In typical SBFSEM data, separation between XY planes may be greater than FIBSEM, with typical ranges of 30-100 nm, giving lower effective resolution in Z than × and Y. Rather than using only 3D operations, we use a combination of 2D and 3D processing. This allows us to take advantage of the higher resolution available in the XY plane. A 2D patch classifier is used at step 1. For step 2, we use a custom method of 2D contour identification which is based on isocontour detection and contour pair filtering. Use of 2D contours is advantageous because the contours often outline the mitochondria, which have various but often recognizable shape. At step 3, we use a 3D level set operation which increases the 3D smoothness of the detected structure and helps increase the true positive rate.
Lucchi et al. [12, 13] published a method for mitochondria segmentation in FIBSEM images achieving pixel classification accuracy as high as 98%. Note that accuracy is defined on pixel classification as (TP + TN)/(TP + FP + FN + TN), where TP is the number of true positives, TN is the number of true negative, FP is the number of false positives, and FN is the number of false negatives. To utilize 3D image information, Lucchi et al. used a classifier to recognize which pairs of 3D supervoxels are most likely to straddle a relevant object boundary. In their FIBSEM data, X, Y, and Z resolution are all 5-6 nm, which makes use of 3D supervoxel approach appropriate. However, to address SBFSEM data with generally coarser and anisotropic resolution, we use a different approach as described above.

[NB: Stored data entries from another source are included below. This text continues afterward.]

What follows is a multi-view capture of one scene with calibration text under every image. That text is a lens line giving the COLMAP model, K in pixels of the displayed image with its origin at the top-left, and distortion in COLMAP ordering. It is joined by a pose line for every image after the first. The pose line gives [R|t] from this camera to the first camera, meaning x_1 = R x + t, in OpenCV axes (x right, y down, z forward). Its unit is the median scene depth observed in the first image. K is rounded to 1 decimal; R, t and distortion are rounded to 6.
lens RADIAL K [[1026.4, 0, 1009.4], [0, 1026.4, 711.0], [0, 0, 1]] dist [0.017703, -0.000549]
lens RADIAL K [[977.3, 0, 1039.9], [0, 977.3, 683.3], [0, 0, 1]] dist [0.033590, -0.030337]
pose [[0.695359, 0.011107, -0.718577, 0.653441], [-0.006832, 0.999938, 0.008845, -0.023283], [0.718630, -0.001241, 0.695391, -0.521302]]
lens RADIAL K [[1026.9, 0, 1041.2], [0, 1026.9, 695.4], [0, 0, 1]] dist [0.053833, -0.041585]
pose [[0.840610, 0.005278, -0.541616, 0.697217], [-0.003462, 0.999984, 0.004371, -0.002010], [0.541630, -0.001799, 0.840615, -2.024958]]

In other previous work [21], shape rather than texture information is used for detection of mitochondria in 2D slices of FIBSEM data. Our goal differs from this in that we are concerned with segmentation, not only detection, in 3D images, and our approach uses information in more than one plane to discriminate between mitochondria and other objects.

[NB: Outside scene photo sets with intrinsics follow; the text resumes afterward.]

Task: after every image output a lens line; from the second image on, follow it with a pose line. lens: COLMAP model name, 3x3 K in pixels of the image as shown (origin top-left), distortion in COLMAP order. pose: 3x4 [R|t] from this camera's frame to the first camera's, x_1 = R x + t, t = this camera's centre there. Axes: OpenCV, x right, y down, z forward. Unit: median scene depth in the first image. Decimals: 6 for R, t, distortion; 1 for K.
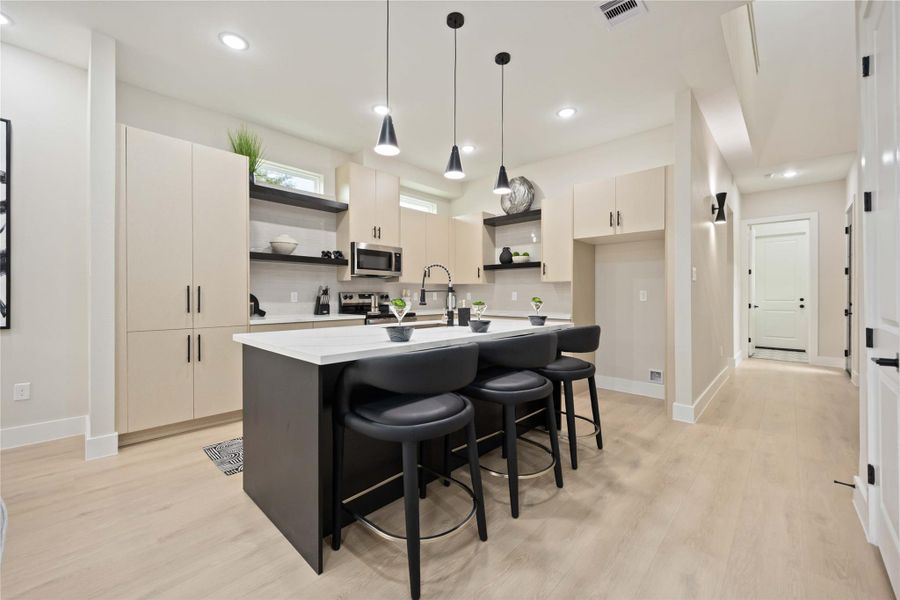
lens RADIAL K [[357.4, 0, 445.6], [0, 357.4, 294.9], [0, 0, 1]] dist [-0.004270, 0.000347]
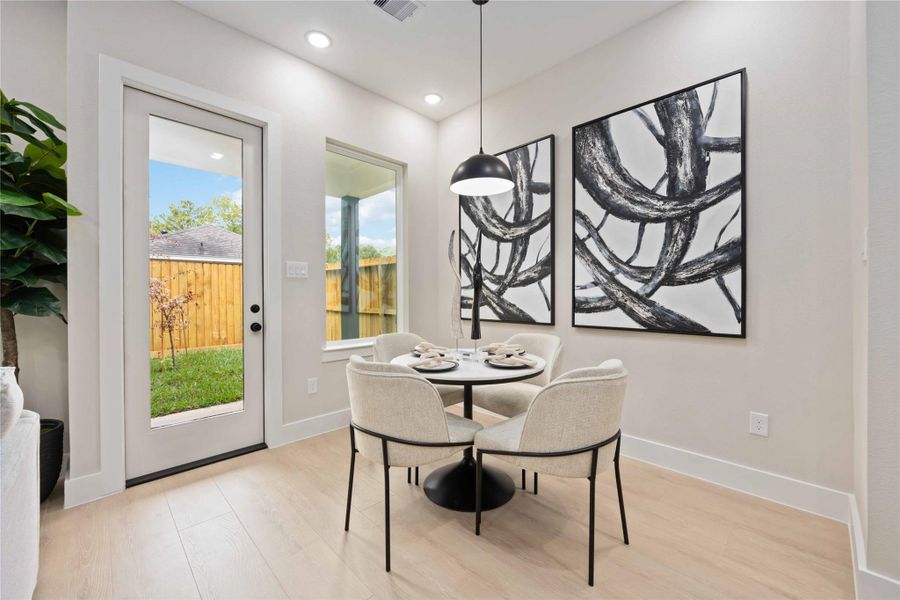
lens RADIAL K [[357.4, 0, 454.6], [0, 357.4, 296.0], [0, 0, 1]] dist [-0.004270, 0.000347]
pose [[-0.021070, 0.002693, -0.999774, -0.254480], [0.003061, 0.999992, 0.002629, -0.000072], [0.999773, -0.003005, -0.021078, 0.222940]]
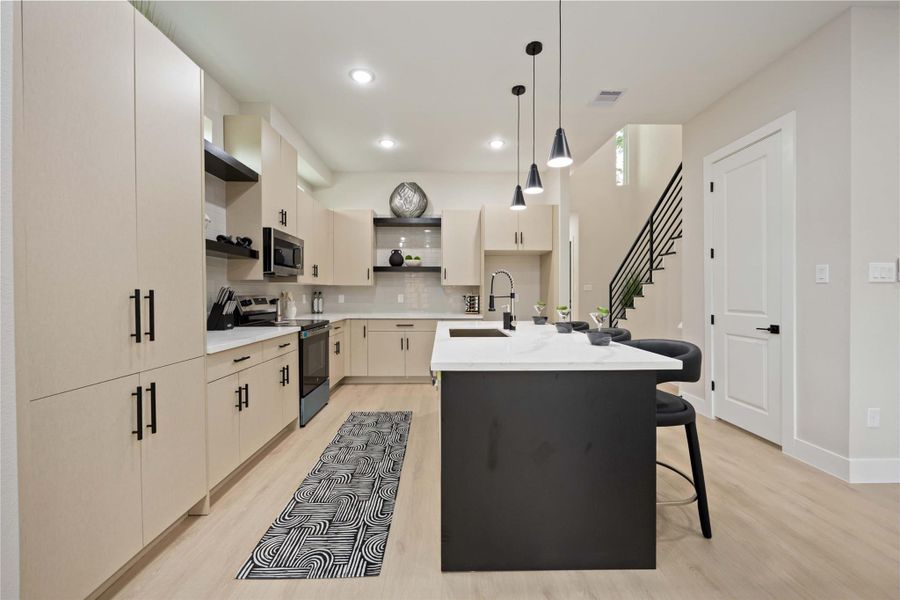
lens RADIAL K [[357.4, 0, 445.4], [0, 357.4, 296.8], [0, 0, 1]] dist [-0.004270, 0.000347]
pose [[0.716820, -0.006879, 0.697224, -0.486075], [0.001608, 0.999965, 0.008213, -0.011076], [-0.697256, -0.004766, 0.716806, 0.214821]]
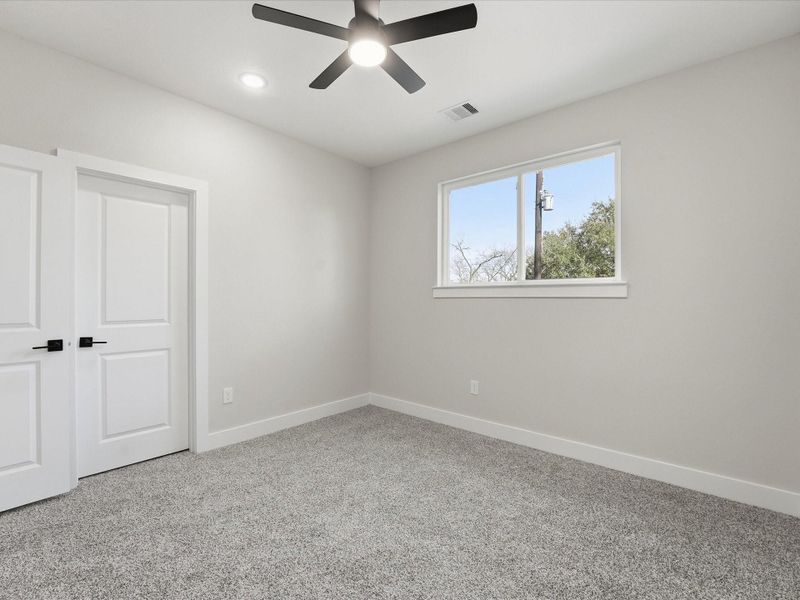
lens RADIAL K [[367.6, 0, 400.1], [0, 367.6, 299.0], [0, 0, 1]] dist [0.000503, 0.000081]
pose [[-0.999009, -0.005843, -0.044118, -0.088607], [-0.005956, 0.999979, 0.002431, -0.013319], [0.044103, 0.002691, -0.999023, 0.742846]]
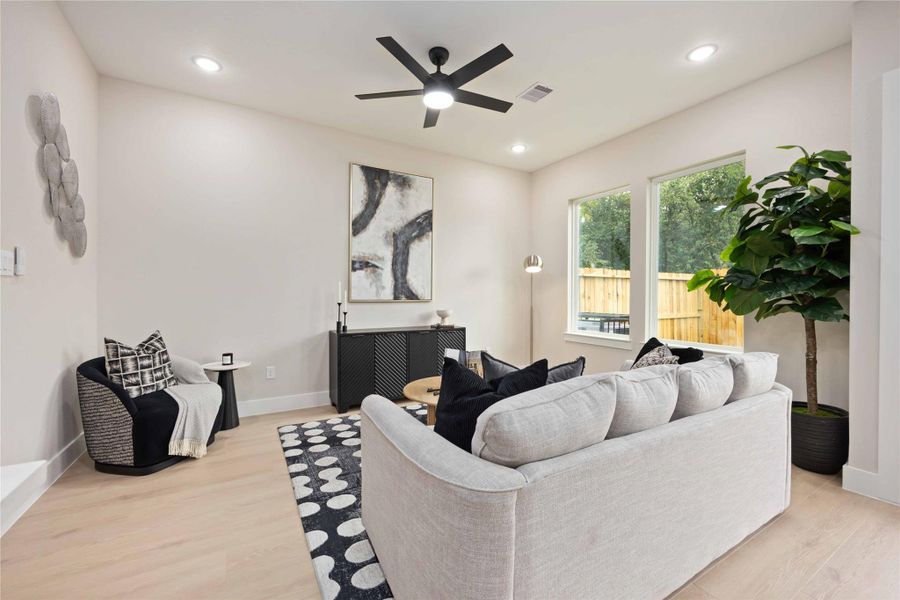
lens RADIAL K [[357.4, 0, 452.9], [0, 357.4, 296.7], [0, 0, 1]] dist [-0.004270, 0.000347]
pose [[-0.959589, -0.010661, 0.281205, -0.284351], [-0.010320, 0.999943, 0.002693, -0.007503], [-0.281218, -0.000318, -0.959644, 0.369945]]
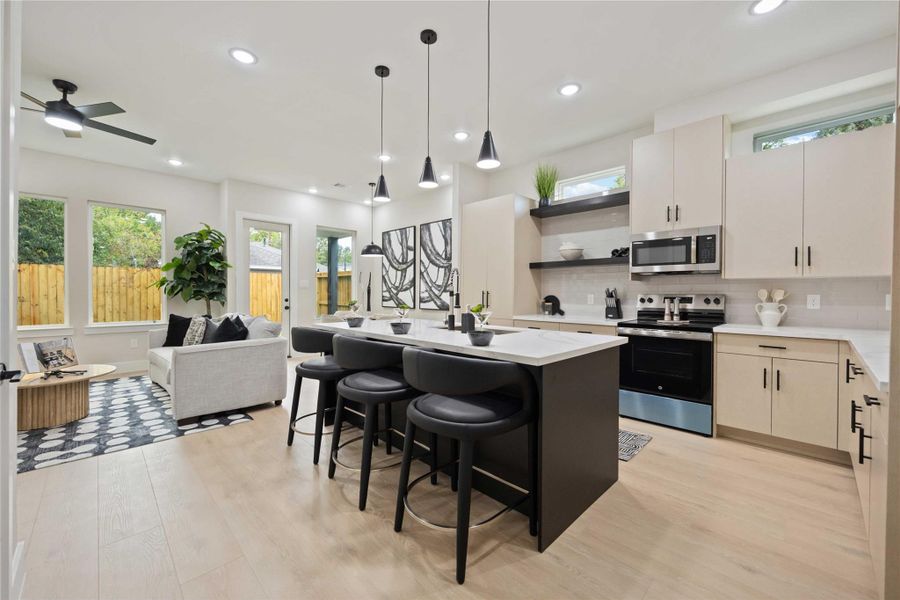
lens RADIAL K [[357.4, 0, 448.6], [0, 357.4, 294.7], [0, 0, 1]] dist [-0.004270, 0.000347]
pose [[-0.031871, 0.002917, -0.999488, 0.562346], [-0.004333, 0.999986, 0.003057, -0.007899], [0.999483, 0.004429, -0.031858, 0.571289]]
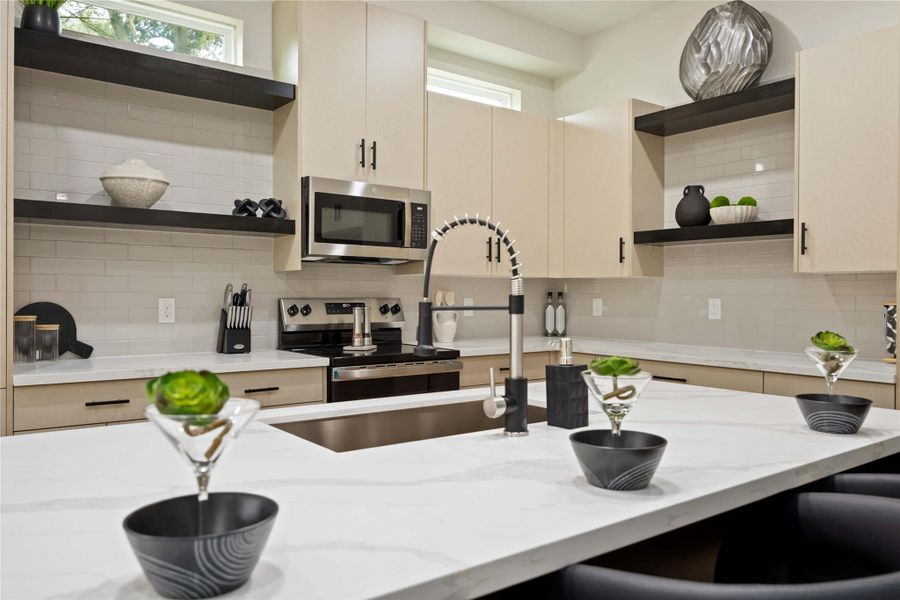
lens RADIAL K [[676.3, 0, 448.5], [0, 676.3, 295.8], [0, 0, 1]] dist [0.006012, 0.003806]
pose [[0.987132, 0.003599, -0.159867, 0.025339], [-0.003649, 0.999993, -0.000022, -0.011539], [0.159866, 0.000605, 0.987139, 0.248118]]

We have previously explored use of texture and shape to automatically segment mitochondria in tomography [22], and SBFSEM [23]. In this work we present our complete multi-step method and test it against human segmentation. We demonstrate that similar accuracy can be achieved with SBFSEM which has different resolution characteristics than aforementioned techniques but allows rapid automated 3D scanning of relatively large three dimensional regions with commercially available microscopes.